We realized that we had to do something on our own if we wanted to show our work publicly. I was already going down to Judson Church to see productions by the Poet’s Theater there. Judson had an art gallery, too, where Claes Oldenburg and Robert Whitman and Allan Kaprow were showing work. The director was Howard Moody, this ex-marine who was the chief minister of the place—a very progressive guy. Al Carmine was the artistic director. I arranged for some of us to show Al what we were doing, and he invited us in. Later, he would say, “I didn’t quite know what I was looking at, but I sensed that it was important.” That’s how the first concert of dance at Judson took place, on July 6 of 1962. And we were launched!

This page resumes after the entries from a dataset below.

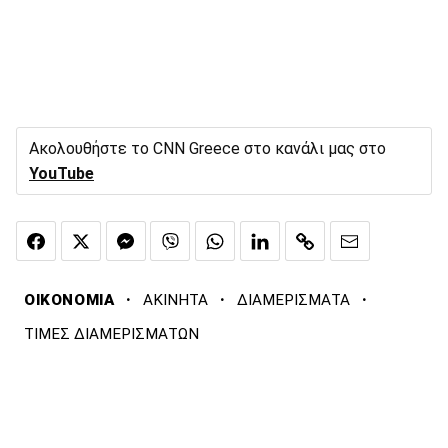
Ακολουθήστε το CNN Greece στο κανάλι μας στο
YouTube
·
·
·
ΟΙΚΟΝΟΜΙΑ
ΑΚΙΝΗΤΑ
ΔΙΑΜΕΡΙΣΜΑΤΑ
ΤΙΜΕΣ ΔΙΑΜΕΡΙΣΜΑΤΩΝ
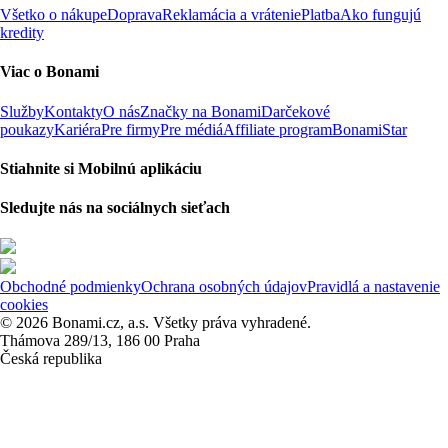
Všetko o nákupe
Doprava
Reklamácia a vrátenie
Platba
Ako fungujú
kredity
Viac o Bonami
Služby
Kontakty
O nás
Značky na Bonami
Darčekové
poukazy
Kariéra
Pre firmy
Pre médiá
Affiliate program
BonamiStar
Stiahnite si Mobilnú aplikáciu
Sledujte nás na sociálnych sieťach
Obchodné podmienky
Ochrana osobných údajov
Pravidlá a nastavenie
cookies
© 2026 Bonami.cz, a.s. Všetky práva vyhradené.
Thámova 289/13, 186 00 Praha
Česká republika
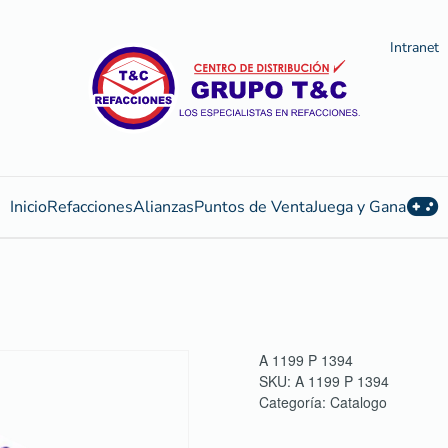
Intranet
Inicio
Refacciones
Alianzas
Puntos de Venta
Juega y Gana
A 1199 P 1394
SKU:
A 1199 P 1394
Categoría:
Catalogo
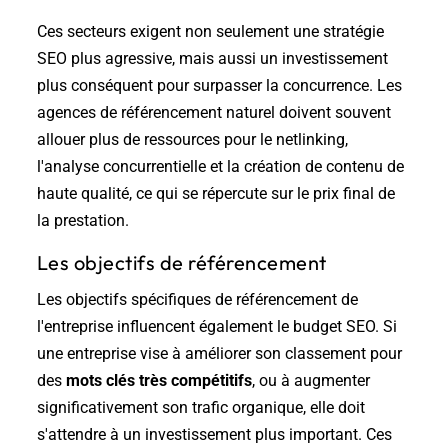
Ces secteurs exigent non seulement une stratégie
SEO plus agressive, mais aussi un investissement
plus conséquent pour surpasser la concurrence. Les
agences de référencement naturel doivent souvent
allouer plus de ressources pour le netlinking,
l'analyse concurrentielle et la création de contenu de
haute qualité, ce qui se répercute sur le prix final de
la prestation.
Les objectifs de référencement
Les objectifs spécifiques de référencement de
l'entreprise influencent également le budget SEO. Si
une entreprise vise à améliorer son classement pour
des
mots clés très compétitifs
, ou à augmenter
significativement son trafic organique, elle doit
s'attendre à un investissement plus important. Ces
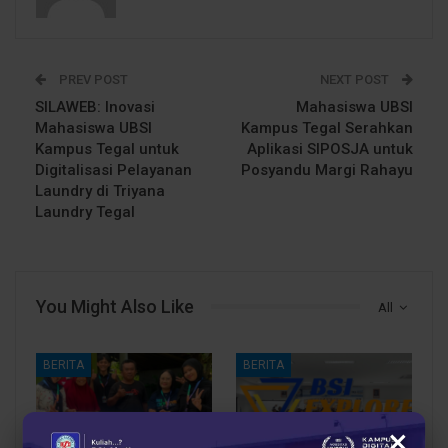
PREV POST
NEXT POST
SILAWEB: Inovasi
Mahasiswa UBSI
Mahasiswa UBSI
Kampus Tegal Serahkan
Kampus Tegal untuk
Aplikasi SIPOSJA untuk
Digitalisasi Pelayanan
Posyandu Margi Rahayu
Laundry di Triyana
Laundry Tegal
You Might Also Like
All
BERITA
BERITA
×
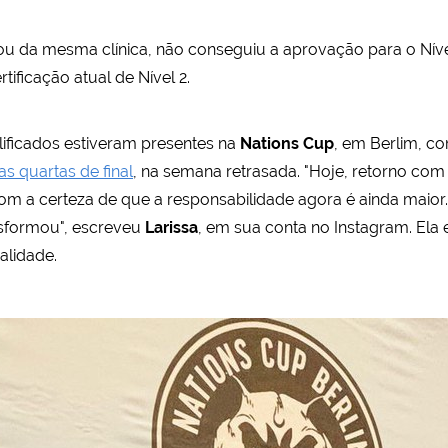
ipou da mesma clínica, não conseguiu a aprovação para o Nív
ficação atual de Nível 2.
lificados estiveram presentes na
Nations Cup
, em Berlim, co
s quartas de final
, na semana retrasada. "Hoje, retorno c
m a certeza de que a responsabilidade agora é ainda maior
nsformou", escreveu
Larissa
, em sua conta no Instagram. Ela
alidade.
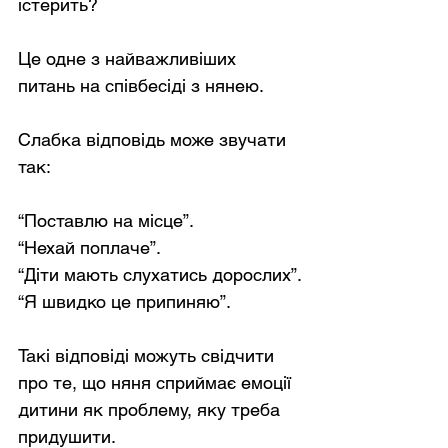
істерить?
Це одне з найважливіших 
питань на співбесіді з нянею.
Слабка відповідь може звучати 
так:
“Поставлю на місце”.
“Нехай поплаче”.
“Діти мають слухатись дорослих”.
“Я швидко це припиняю”.
Такі відповіді можуть свідчити 
про те, що няня сприймає емоції 
дитини як проблему, яку треба 
придушити.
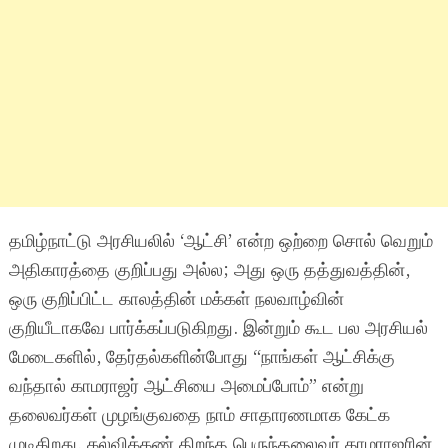
தமிழ்நாட்டு அரசியலில் ‘ஆட்சி’ என்ற ஒற்றை சொல் வெறும்
அதிகாரத்தை குறிப்பது அல்ல; அது ஒரு தத்துவத்தின்,
ஒரு குறிப்பிட்ட காலத்தின் மக்கள் நலவாழ்வின்
குறியீடாகவே பார்க்கப்படுகிறது. இன்றும் கூட பல அரசியல்
மேடைகளில், தேர்தல்களின்போது “நாங்கள் ஆட்சிக்கு
வந்தால் காமராஜர் ஆட்சியை அமைப்போம்” என்று
தலைவர்கள் முழங்குவதை நாம் சாதாரணமாக கேட்க
முடிகிறது. கல்விக்கண் திறந்த பெருந்தலைவர் காமராஜரின்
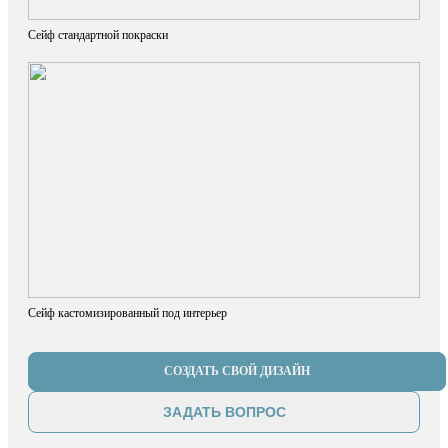
Сейф стандартной покраски
Сейф кастомизированный под интерьер
СОЗДАТЬ СВОЙ ДИЗАЙН
ЗАДАТЬ ВОПРОС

I think Steve’s work was the most far-out—and kind of arcane—of everything that went on there. His stuff was the most resistant to pleasureful expectations. He was physically so gifted but absolutely refused to exploit these gifts. I can describe a dance that kind of demonstrates this. It was called Afternoon (1963). Six of us rehearsed this very difficult, Cunningham-esque movement. Remember: I had to work very hard against the strictures of my body to master this technique. And I worked my ass off to learn these steps. The dance was to be shown in a forest in New Jersey, and the audience was bused out. It took place after a rain on very mushy ground, so it was impossible to keep your balance and to do the steps as he had taught them in the studio. I was outraged. But of course it was totally deliberate on his part. He knew that the surface would affect the quality of the movement. And that’s what he was interested in, this destruction of virtuosic movement. That was his mentality, and it was very hard for a lot of people to take. Some people might say this was the spirit of Judson, but Steve was definitely in the vanguard of all the multifaceted work that emerged from the Judson cauldron.